Montée dans le wagon, bras gauche replié, journal serré contre la poitrine ; attente de l'arrêt des mouvements de flux et de reflux ; journal que l'on écarte de soi en faisant jouer l'articulation du coude-gauche ; contact avec le corps voisin, stop. Lecture. 

Il arrive que l'article soit trop court, ou le trajet trop long. Notre spécialiste a inventé une parade : il relit l'article, mot après mot, en commençant par la fin.]

Émilie "cliquette" un article de politique intérieure qui apparaît in extenso à l'écran. Elle sélectionne le mode lecture-en-diagonale, choisit la vitesse de balayage, puis laisse son regard s'attacher l'espace d'un instant à chacun des mots-clés qui, successivement s'affichent en inversion-vidéo pour servir de points d'appui au balayage.

Benjamin étend le bras vers le fauteuil voisin et se saisit du deuzèle. Une pression sur la touche ON/OFF, la page abandonnée à la descente du bus apparaît à l'écran.

‘What is the use of repeating all that stuff,’ the Mock Turtle interrupted, ‘if you don't explain it as you go on ? It's by far the most confusing thing I ever heard !’.

« Les aventures d'Alice aux pays des merveilles ». Benjamin se souvient de la toute première lecture de ce livre à l'instigation d'un prof de maths du collège. Combien de fois l'a-t-il relu depuis, il ne saurait le dire. Chaque lecture voit le plaisir se renouveler, intégrant celui des lectures précédentes, de leurs contextes, des souvenirs qui y demeurent attachés.

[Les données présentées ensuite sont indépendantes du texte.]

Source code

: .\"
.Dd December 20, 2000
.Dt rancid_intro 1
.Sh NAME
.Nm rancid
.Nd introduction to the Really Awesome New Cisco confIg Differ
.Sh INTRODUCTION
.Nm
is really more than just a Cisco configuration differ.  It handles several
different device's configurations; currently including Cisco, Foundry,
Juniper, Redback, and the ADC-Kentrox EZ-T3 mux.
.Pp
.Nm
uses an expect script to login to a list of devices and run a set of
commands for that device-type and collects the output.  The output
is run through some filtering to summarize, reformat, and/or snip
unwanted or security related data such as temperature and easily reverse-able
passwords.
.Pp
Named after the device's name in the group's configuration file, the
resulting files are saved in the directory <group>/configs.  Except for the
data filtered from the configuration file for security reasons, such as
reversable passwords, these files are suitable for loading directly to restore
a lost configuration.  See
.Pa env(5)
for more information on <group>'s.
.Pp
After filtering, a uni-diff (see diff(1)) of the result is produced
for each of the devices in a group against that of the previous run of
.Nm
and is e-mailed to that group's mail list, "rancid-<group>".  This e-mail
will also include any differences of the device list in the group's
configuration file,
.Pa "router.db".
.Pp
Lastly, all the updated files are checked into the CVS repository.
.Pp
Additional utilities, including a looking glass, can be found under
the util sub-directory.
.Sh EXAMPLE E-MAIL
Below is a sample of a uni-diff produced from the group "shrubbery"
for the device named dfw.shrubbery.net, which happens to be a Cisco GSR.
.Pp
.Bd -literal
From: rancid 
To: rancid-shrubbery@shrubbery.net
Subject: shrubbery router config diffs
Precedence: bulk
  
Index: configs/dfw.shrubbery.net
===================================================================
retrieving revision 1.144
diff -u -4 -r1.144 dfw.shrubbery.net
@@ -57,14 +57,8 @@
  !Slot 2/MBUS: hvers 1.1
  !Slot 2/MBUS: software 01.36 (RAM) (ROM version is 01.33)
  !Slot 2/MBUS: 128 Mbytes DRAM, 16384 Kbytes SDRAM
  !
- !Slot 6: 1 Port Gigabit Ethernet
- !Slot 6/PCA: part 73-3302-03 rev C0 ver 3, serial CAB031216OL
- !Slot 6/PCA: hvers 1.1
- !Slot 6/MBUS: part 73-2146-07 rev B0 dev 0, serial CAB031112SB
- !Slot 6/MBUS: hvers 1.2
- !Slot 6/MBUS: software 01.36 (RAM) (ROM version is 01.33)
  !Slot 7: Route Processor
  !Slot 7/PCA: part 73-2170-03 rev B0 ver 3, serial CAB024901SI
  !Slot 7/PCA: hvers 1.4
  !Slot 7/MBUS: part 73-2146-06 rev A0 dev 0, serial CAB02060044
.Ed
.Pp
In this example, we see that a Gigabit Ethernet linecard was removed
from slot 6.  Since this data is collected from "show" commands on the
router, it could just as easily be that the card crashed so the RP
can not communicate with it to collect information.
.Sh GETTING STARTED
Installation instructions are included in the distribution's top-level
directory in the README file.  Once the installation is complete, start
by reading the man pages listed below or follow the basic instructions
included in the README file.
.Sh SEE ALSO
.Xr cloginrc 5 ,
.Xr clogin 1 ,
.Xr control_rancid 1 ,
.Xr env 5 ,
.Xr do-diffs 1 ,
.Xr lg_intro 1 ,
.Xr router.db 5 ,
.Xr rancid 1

Le deuzèle est un micro-ordinateur passif dédié à la lecture des textes enregistrés sur disques. Il a la forme d'une boîte plate. La face supérieure est tout entière occupée par l'écran carré, à l'exception d'un bandeau de touches-fonctions situé juste au-dessous de l'écran. Sur le flanc droit, une fente pour l'introduction du disque. La forme de l'appareil permet de le poser sur une table ou de le tenir de l'une ou des deux mains. Il est portatif, cela va de soi.

[« II traîne çà et là des volumes, certains ouverts, d'autres avec des signets improvisés ou cornés à un angle de page. On voit que tu as l'habitude de lire plusieurs livres à la fois, que tu choisis des lectures différentes pour les différentes heures du jour, pour les diverses parties de ton habitation, si petite soit-elle : il y a les livres destinés à la table de nuit, ceux qui trouvent place près du fauteuil, à la cuisine ou au bain. » 

Les caractéristiques d'affichage du deuzèle sont sensiblement les mêmes que celles du mégatel : page à page ou défilement en continu (avec modulateur de vitesse) ; graphisme très haute résolution permettant la visualisation de documents G.U.F. (à "grain ultra-fIn", photographies numérisées par exemple). Certaines fonctionnalités rendent plus particulièrement compte de la destination de l'appareil : avancement et retour-arrière rapides, pose dans le mode défilement, accès à la table des matières, sélection d'un chapitre particulier. Le deuzèle de Benjamin comporte quelques possibilités supplémentaires, marques de la sophistication d'un produit haut de gamme : une touche permet de changer de police de caractères, une autre de taille de caractères, une autre...

Benjamin appuie sur la touche BIL. La même page s'affiche à l'écran en version française. « A quoi bon réciter toutes ces sornettes, intervint la Tortue « fantaisie », si vous n'en expliquez, au fur et à mesure, le sens ? C'est là, de loin, le texte le plus déconcertant que j'aie entendu de ma vie. »

Oui, bien évidemment, il s'agit d'une traduction préenregistrée sur le disque. Benjamin consulte le compteur de caractères : 55 926. Il est à peu près aux deux tiers du livre puisque celui-ci mesure environ 156 kilocaractères. Il va en terminer la lecture ce soir. Demain, il rapportera le disque à la bibliothèque municipale et empruntera « Through the Looking-Glass ».